## Activity
Please retype only the lines below that run from the one containing "Кучевский Адольф Карлович, полковник, командир" through the last line, both included, without altering a word.

##### Study material #####

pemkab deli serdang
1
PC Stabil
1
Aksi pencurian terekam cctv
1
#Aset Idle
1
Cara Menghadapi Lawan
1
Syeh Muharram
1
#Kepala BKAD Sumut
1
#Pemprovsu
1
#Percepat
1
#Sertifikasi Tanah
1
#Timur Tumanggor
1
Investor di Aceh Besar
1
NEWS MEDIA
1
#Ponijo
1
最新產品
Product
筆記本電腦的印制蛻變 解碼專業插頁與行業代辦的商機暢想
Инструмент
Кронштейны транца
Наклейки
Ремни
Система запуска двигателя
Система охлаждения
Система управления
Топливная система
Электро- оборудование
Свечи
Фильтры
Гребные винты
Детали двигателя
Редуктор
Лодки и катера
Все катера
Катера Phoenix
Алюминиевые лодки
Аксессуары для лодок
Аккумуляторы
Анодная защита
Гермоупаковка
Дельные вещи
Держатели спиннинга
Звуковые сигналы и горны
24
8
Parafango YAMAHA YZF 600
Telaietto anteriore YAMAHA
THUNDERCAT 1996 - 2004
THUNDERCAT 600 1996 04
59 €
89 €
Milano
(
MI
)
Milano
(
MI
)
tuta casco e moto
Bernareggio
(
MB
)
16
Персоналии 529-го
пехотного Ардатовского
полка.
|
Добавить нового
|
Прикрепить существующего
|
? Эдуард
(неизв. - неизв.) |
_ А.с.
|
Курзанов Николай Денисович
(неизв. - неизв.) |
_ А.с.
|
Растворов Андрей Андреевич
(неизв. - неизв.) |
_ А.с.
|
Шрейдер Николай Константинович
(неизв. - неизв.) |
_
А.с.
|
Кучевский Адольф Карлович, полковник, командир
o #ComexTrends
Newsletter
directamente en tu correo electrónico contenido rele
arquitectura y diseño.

#####

## Expected answer
Кучевский Адольф Карлович, полковник, командир
o #ComexTrends
Newsletter
directamente en tu correo electrónico contenido rele
arquitectura y diseño.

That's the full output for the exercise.